All is fine in the bar, things bubbling along nicely, a "middling" atmosphere. That is, a blue could break out, but unlikely to be anything more than one-on-one. Limited chances of an all-in, never mind of a riot.
Then one patron clouts another accross the head with a stubby. (a 375ml, or 13 fl oz, beer bottle)
Result: The clouted one has a nasty gash in his scalp. (Try doing this yourself, a stubby bottle is much harder to break on someone's head than the TV would have you believe.)
In this namby-pamby day and age that event is known in Queensland as a "glassing". A sick joke, perpetrated by our politicians & bureacrats, clearly they've never popped over to Glasgow and discovered for themselves what a "glassing" really is.
There is a lot of blood. Scalps bleed well, especially when the blood is thinned by alcohol.
Clouting this fellow accross the head may not have been the wisest move, as he is much bigger, and much more muscular.
However, the initiator, though a much smaller & more lithe fellow, is a manual labourer. Not a trade union softy from a building site, but a real worker, a deckhand for a fisherman. His muscles, though wiry & small, are hard as steel, and he looks as if he is no stranger to overcoming intense physical hardship.
He will be quite a lot harder to handle than a casual the white-collar uninitiate would imagine.
The big fellow, the victim, quickly forces the issue outside.
So they go at it in the middle of the street. It is a proper barney. It ends with the attacker vanquished, laying in the gutter, a bloodied & pulpy mess, unable to rise.

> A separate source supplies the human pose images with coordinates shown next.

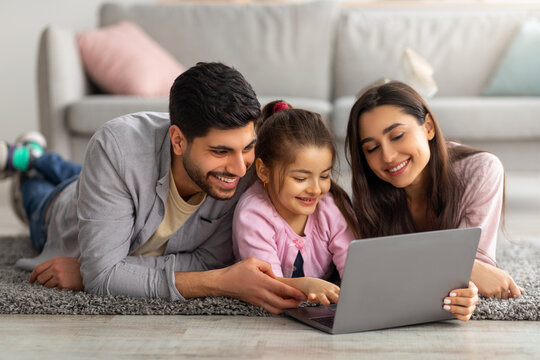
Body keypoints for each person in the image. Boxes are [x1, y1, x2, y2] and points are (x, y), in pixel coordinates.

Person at [1, 62, 307, 314]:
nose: (241, 169)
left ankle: (34, 155)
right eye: (220, 152)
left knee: (82, 173)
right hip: (64, 208)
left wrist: (110, 271)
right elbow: (104, 277)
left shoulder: (243, 168)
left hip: (111, 186)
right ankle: (27, 161)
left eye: (247, 148)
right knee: (38, 197)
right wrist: (220, 281)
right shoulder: (116, 147)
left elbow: (206, 260)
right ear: (178, 140)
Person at [345, 81, 523, 313]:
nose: (387, 156)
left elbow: (477, 270)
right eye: (371, 148)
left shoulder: (481, 170)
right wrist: (466, 269)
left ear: (428, 126)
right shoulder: (370, 189)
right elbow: (369, 268)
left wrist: (466, 274)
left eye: (397, 135)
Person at [233, 101, 358, 306]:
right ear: (264, 171)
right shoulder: (253, 213)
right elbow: (267, 284)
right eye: (301, 179)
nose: (316, 189)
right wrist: (307, 285)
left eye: (325, 176)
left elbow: (354, 269)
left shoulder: (330, 206)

The victor strolls away. There is blood all over him, some of it his own, some of it not.
The ambulance arrives about here. They carry away the white fellow (the one who started it). The black fellow (the one who was "glassed") refuses ambulance attention & walks away. He'll certainly require a lot of stitches. It is not ever known what medical attention he seeks, if any. Indeed it is not known who he was.
Due to the mass of blood, and the black fellow refusing ambulance attention, nobody notices, remembers or declares that the fight started with a glassing.
It ends as it began, with people drinking in the bar. The white fellow is seen to have "asked for it", there is no sympathy. He'll certainly never look the same again.
This is a good outcome. Had the "G" word been used, Mine Host would have been the subject of an investigation, had a "strike" recorded against his licence, & against his managerial probity.
For in this age of nobody being responsible for their own actions, it is the publican who gets the blame if broken glass is used to hurt someone. It is very expensive for the publican if "glass" is used twice in one year.
You'd have always thought the blame belonged with the person who as an adult makes a conscious decision to break a glass & cut someone.
1 comment:
Spam? (Up there.)
Thank heaven the magic word wasn't used (glassing) - although the definition seems a bit strange. Cracking someone on the head with an object, even a bottle, doesn't strike me as fitting with "glassing" as I'd describe it.
It's like teachers having to report every little thing - an infants school child fronts at school with a cold sore and, trust me, the teacher is supposed to report it in case it's genital herpees and the child has been sexually assaulted!